Их предоставляет нам уже имеющаяся готовая лексика, обобщенность которой ставит ее выше терминов каждой отдельной эпохи. Выработанная без нарочито поставленной цели усилиями нескольких поколений историков, она сочетает в себе элементы, весьма различные по времени возникновения и по происхождению. «Феодал», «феодализм» — термины судебной практики, примененные в XVIII в. Буленвилье, а за ним Монтескье, — стали затем довольно неуклюжими этикетками для обозначения типа социальной структуры, также довольно нечетко очерченной. «Капитал» — слово ростовщиков и счетоводов, значение которого экономисты рано расширили. «Капиталист» — осколок жаргона спекулянтов на первых европейских биржах. Но слово «капитализм», занимающее ныне у наших классиков более значительное место, совсем молодо, его окончание свидетельствует об его происхождении (Ка-pitalismus). Слово «революция» сменило прежние астрологические ассоциации на вполне человеческий смысл: в небе это было — и теперь является таковым — правильное и беспрестанно повторяющееся движение; на земле же оно отныне означает резкий кризис, целиком обращенный в будущее. «Пролетарий» одет на античный лад, как и люди 1789 г., которые вслед за Руссо ввели это слово, но затем, после Бабефа, им навсегда завладел Маркс. Даже Америка и та дала «тотем», а Океания — «табу»>29, заимствования этнографов, перед которыми, еще колеблясь, останавливается классический вкус иных историков.
Но различное происхождение и отклонения смысла — не помеха. Для слова гораздо менее существенна его этимология, чем характер употребления. Если слово «капитализм», даже в самом широком толковании, не может быть распространено на все экономические системы, где играл какую-то роль капитал заимодавцев; если слово «феодал» служит обычно для характеристики обществ, где феод, безусловно, не являлся главной чертой, — в этом нет ничего противоречащего общепринятой практике всех наук, вынужденных (как только они перестают удовлетворяться чисто алгебраическими символами) черпать в смешанном словаре повседневного обихода.
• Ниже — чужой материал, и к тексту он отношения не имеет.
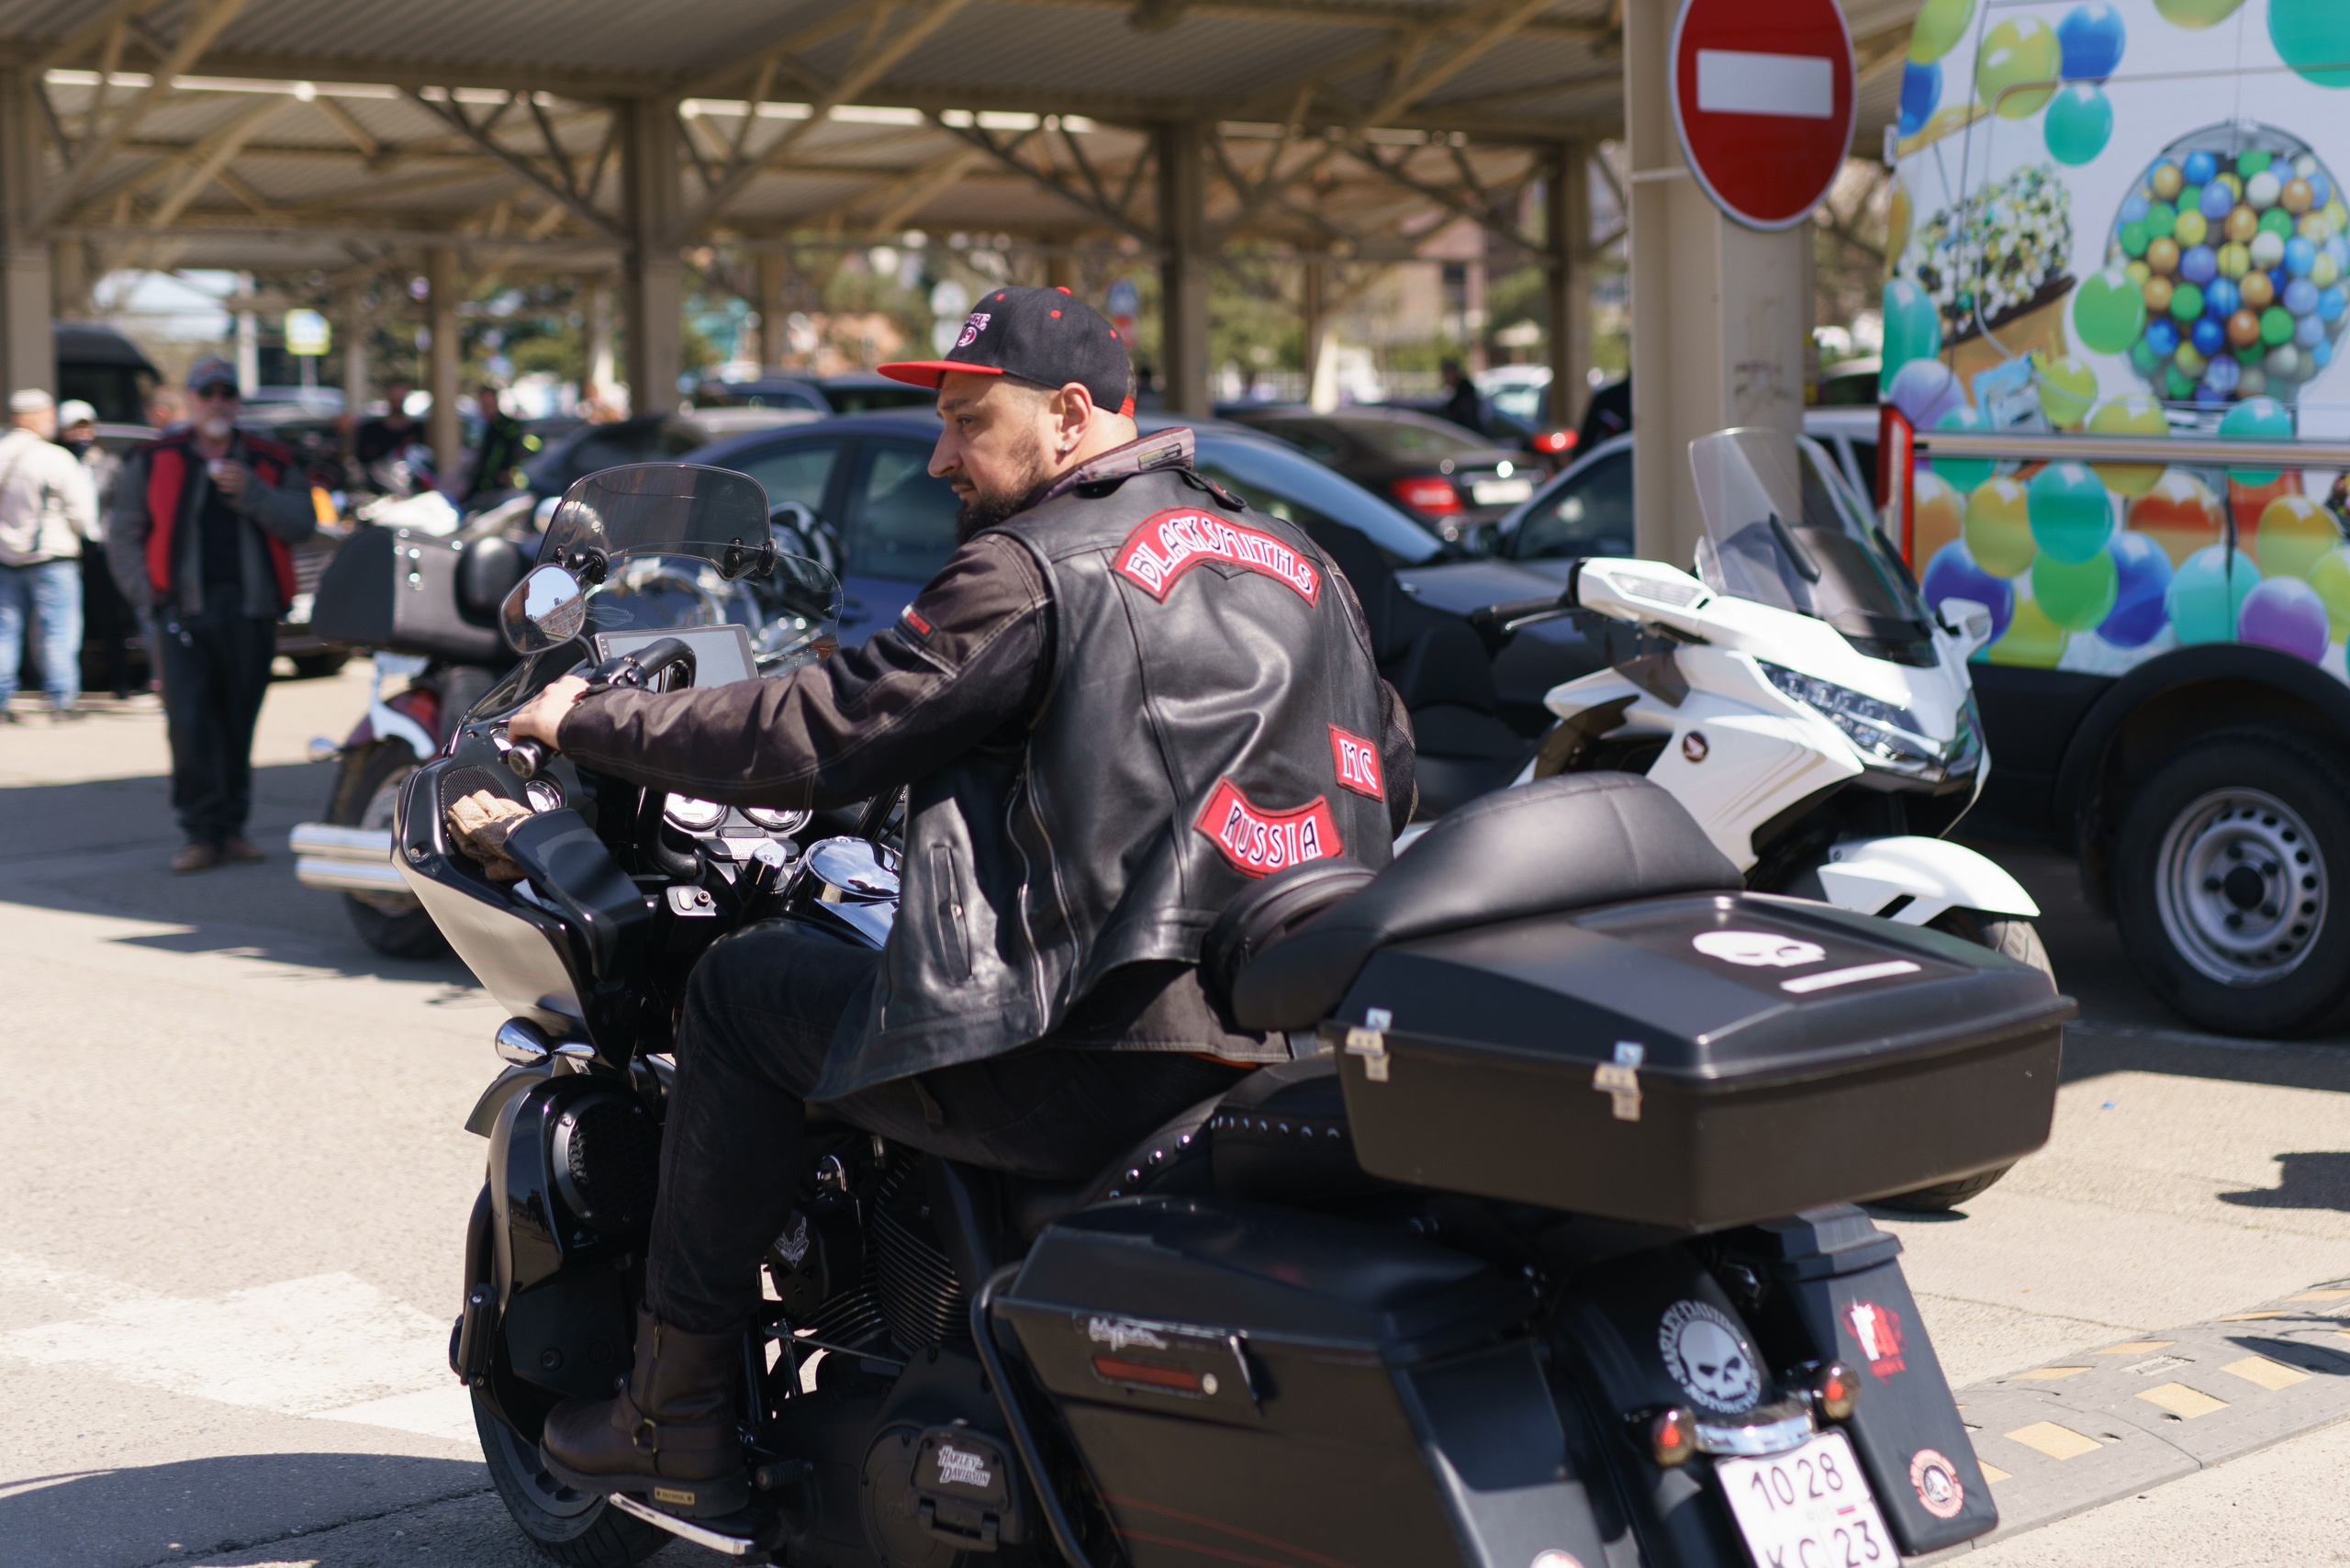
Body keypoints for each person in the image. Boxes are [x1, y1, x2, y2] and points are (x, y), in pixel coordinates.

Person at [510, 286, 1416, 1506]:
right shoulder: (1300, 562)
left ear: (1070, 414)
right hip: (1294, 1047)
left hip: (1100, 1059)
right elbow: (1388, 771)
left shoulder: (1037, 563)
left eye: (967, 419)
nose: (941, 456)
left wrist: (595, 716)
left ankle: (675, 1419)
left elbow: (829, 726)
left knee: (739, 991)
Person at [107, 357, 318, 872]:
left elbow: (301, 523)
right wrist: (148, 596)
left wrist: (252, 491)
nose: (218, 402)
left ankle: (233, 828)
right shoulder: (155, 458)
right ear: (191, 401)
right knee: (189, 723)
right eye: (208, 394)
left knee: (236, 723)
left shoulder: (269, 459)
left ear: (237, 403)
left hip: (250, 612)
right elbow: (123, 532)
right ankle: (202, 832)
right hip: (180, 613)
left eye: (227, 394)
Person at [0, 389, 100, 722]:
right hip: (52, 557)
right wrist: (88, 536)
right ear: (34, 417)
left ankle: (2, 700)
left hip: (4, 558)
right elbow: (83, 513)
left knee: (4, 632)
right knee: (58, 630)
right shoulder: (54, 458)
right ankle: (61, 700)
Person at [462, 382, 532, 502]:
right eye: (483, 404)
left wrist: (509, 469)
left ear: (496, 402)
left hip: (503, 488)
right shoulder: (484, 426)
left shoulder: (509, 426)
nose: (486, 408)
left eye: (489, 404)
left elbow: (525, 448)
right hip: (484, 488)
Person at [352, 376, 423, 473]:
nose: (397, 398)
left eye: (401, 395)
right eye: (394, 395)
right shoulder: (370, 430)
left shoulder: (419, 430)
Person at [1439, 356, 1485, 436]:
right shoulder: (1459, 389)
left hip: (1470, 436)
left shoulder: (1465, 390)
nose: (1444, 377)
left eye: (1446, 373)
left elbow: (1463, 416)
Разве мы возмущаемся тем, что физик продолжает называть атомом, «неделимым», объект своих самых дерзновенных проникновений?
По-иному опасны эмоциональные излучения, которые несут с собой многие из этих слов. Влияние чувств редко способствует точности языка.
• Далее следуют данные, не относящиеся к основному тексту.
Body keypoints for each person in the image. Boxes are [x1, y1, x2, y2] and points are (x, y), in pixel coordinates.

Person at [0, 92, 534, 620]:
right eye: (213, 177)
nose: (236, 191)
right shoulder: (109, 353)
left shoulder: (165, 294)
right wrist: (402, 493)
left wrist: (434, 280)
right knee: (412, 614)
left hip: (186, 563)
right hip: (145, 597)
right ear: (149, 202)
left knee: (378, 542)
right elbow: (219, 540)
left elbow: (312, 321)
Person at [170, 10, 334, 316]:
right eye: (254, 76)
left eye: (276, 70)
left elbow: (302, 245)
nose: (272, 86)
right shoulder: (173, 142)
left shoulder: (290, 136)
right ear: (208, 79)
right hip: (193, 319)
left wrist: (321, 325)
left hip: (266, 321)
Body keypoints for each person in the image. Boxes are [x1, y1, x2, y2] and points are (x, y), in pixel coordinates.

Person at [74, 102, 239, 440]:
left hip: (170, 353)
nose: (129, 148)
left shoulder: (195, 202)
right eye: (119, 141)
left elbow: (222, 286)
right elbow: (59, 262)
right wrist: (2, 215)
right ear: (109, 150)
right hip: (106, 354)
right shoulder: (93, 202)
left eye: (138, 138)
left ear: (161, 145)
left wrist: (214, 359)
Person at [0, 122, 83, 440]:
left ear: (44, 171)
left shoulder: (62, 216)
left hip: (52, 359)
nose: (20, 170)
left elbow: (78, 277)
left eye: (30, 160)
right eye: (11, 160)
Привычка, укоренившаяся даже у историков, стремится смешать самым досадным образом два выражения: «феодальная система» и «сеньориальная система»>30. Это целиком произвольное уподобление комплекса отношений, характерных для господства военной аристократии, типу зависимости крестьян, который полностью отличается по своей природе и, вдобавок, сложился намного раньше, продолжался дольше и был гораздо более распространен во всем мире.
Это недоразумение восходит к XVIII в. Вассальные отношения и феоды продолжали тогда существовать, но в виде чисто юридических форм, почти лишенных содержания уже в течение нескольких столетий. Сеньория же, унаследованная от того же прошлого, оставалась вполне живым институтом. Политические писатели не сумели провести должные различия в этом наследии. И не только потому, что они его плохо понимали. По большей части они его не рассматривали хладнокровно. Они ненавидели в нем архаические пережитки и еще больше то, что оно упорно поддерживало силы угнетения. Осуждалось все целиком. Затем Революция упразднила вместе с учреждениями собственно феодальными и сеньорию, От нее осталось лишь воспоминание, но весьма устойчивое и в свете недавних боев окрашивавшееся яркими красками. Отныне смешение стало прочным. Порожденное страстью, оно, под действием новых страстей, стремилось распространиться вширь. Даже сегодня, когда мы — к месту и не к месту — рассуждаем о «феодальных нравах» промышленников или банкиров, говорится ли это вполне спокойно? Подобные речи озарены отсветами горящих замков в жаркое лето 1789 г.>31
К сожалению, такова судьба многих наших слов. Они продолжают жить рядом с нами бурной жизнью площади. Слыша слово «революция», ультра 1815 г.>32 в страхе прятали лицо. Ультра 1940 г.